OneCare was a broader product and in the new version it’s a narrower scope of the product, creating a free offering, but it was a strategic decision.

OneCare is a very, very, very small revenue item so I can’t think of a single reseller who would have any significant portion of their business on OneCare.
We are giving a lot of warning and notice on this.

I think retailers will be the ones, because they stock it on their shelves, we are giving them quarters and quarters of notice to manage that transition, so we are not trying to keep it as a surprise to anybody. I think in terms of financial impact, it would be very modest indeed.

CRN: Resellers claim Vista is ‘dead in the water’ with the launch of Windows 7. Are you giving up on Vista?

TF: No, Vista is not ‘dead in the water’.

We have a significant amount of enterprise customers rolling out Vista, we certainly see this in a large number of PC sales, all of those PCs are running Vista.

As we look at customers today who are planning their desktop refresh strategy, they are still testing whether to transition their environment onto Vista.

As they begin to roll out [the refresh], they will make a decision whether to run that on Vista, or depending on the release timeframe of Windows 7, to run it on Windows 7.

Customers are moving more towards how do they have a more managed desktop, how do they drive down that infrastructure cost, and how do they maintain a secure environment, and Vista still delivers all of that for them.

When Windows 7 comes up that becomes the new operating system for a period of time. We will have two on the market as we do now. As Windows 7 comes out, that becomes the new baseline, it is 100 percent compatible to Vista. Windows 7 is an evolution of Vista if you like.

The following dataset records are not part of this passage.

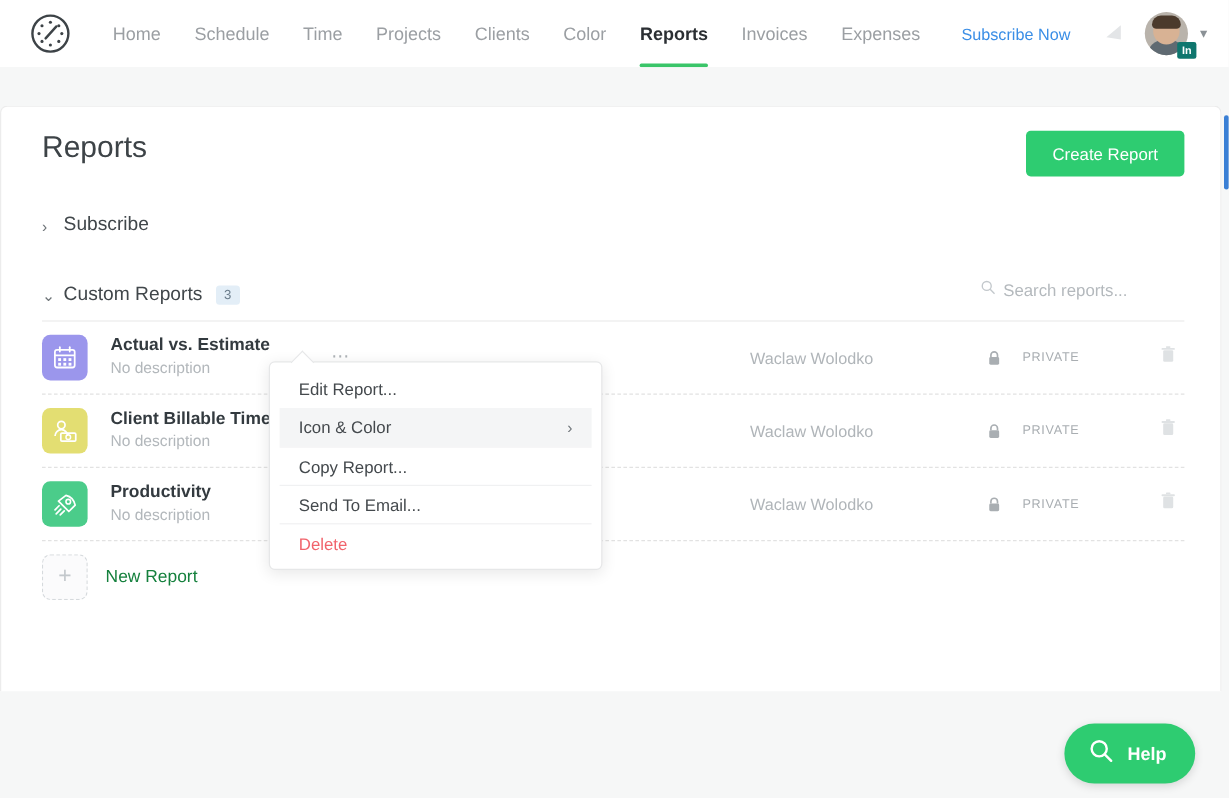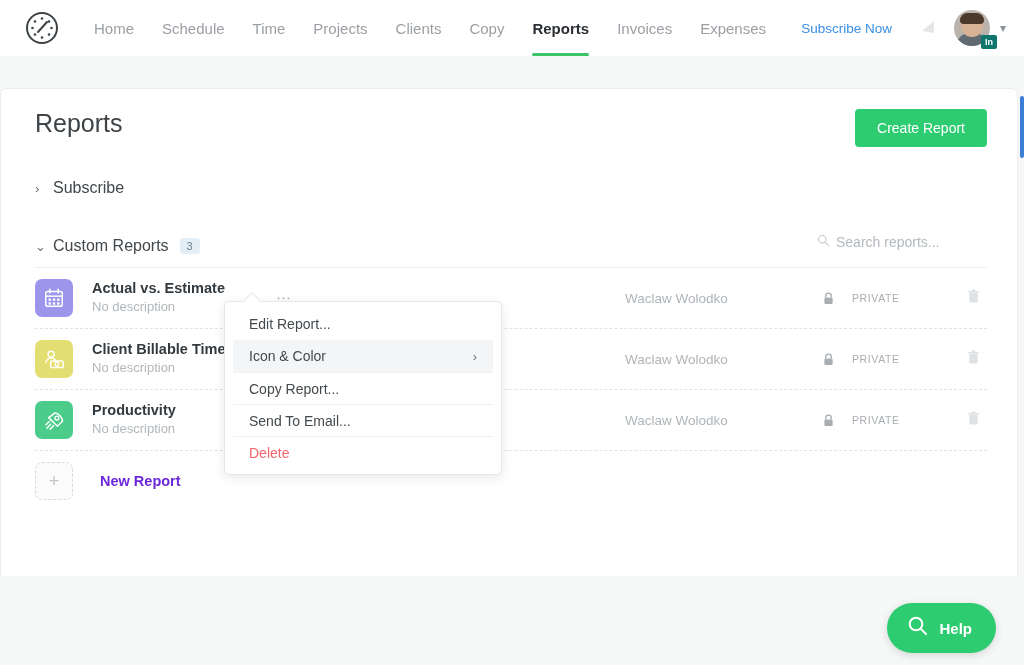--- a/index.html
+++ b/index.html
@@ -210,7 +210,7 @@
       <div class="nav-item">Time</div>
       <div class="nav-item">Projects</div>
       <div class="nav-item">Clients</div>
-      <div class="nav-item">Copy</div>
+      <div class="nav-item">Color</div>
       <div class="nav-item active">Reports</div>
       <div class="nav-item">Invoices</div>
       <div class="nav-item">Expenses</div>

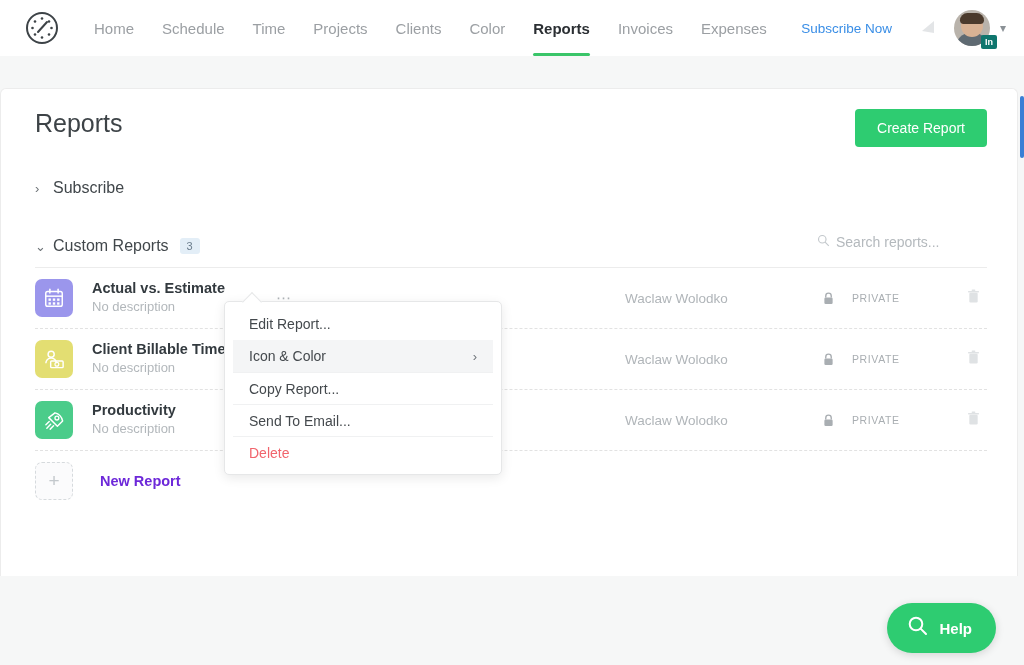--- a/index.html
+++ b/index.html
@@ -138,7 +138,7 @@
     display: flex; align-items: center; justify-content: center;
     color: #c3c8cc; font-size: 19px; flex:none;
   }
-  .new-label { margin-left: 27px; font-size: 14.5px; color: #6d28d9; font-weight: bold; }
+  .new-label { margin-left: 15px; font-size: 14.5px; color: #15803d; }
 
   
   .menu {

Negative criticism of Vista when it came out was more to do with compatibility and drivers for hardware compatibility and that has changed dramatically because we made significant investments to make that an easier experience for customers.

Certainly there was negativity around when Vista first came out, but I think it’s fair to say we addressed many of those concerns.

CRN: Will resellers be impacted following the Microsoft and Telstra Software-as-a-Service (SaaS) alliance?

TF: What we are addressing with the Telstra alliance is the SMB customer space.

We are trying to reach a market that I don’t think exists today in Australia. When you look at that small business market, these are not necessarily people who have any IT skills, so they will still require the channel.

We do maintain a position for the channel because there are other services that these customers may need, including installing PCs.

We are still making sure the channel makes money out of this, too.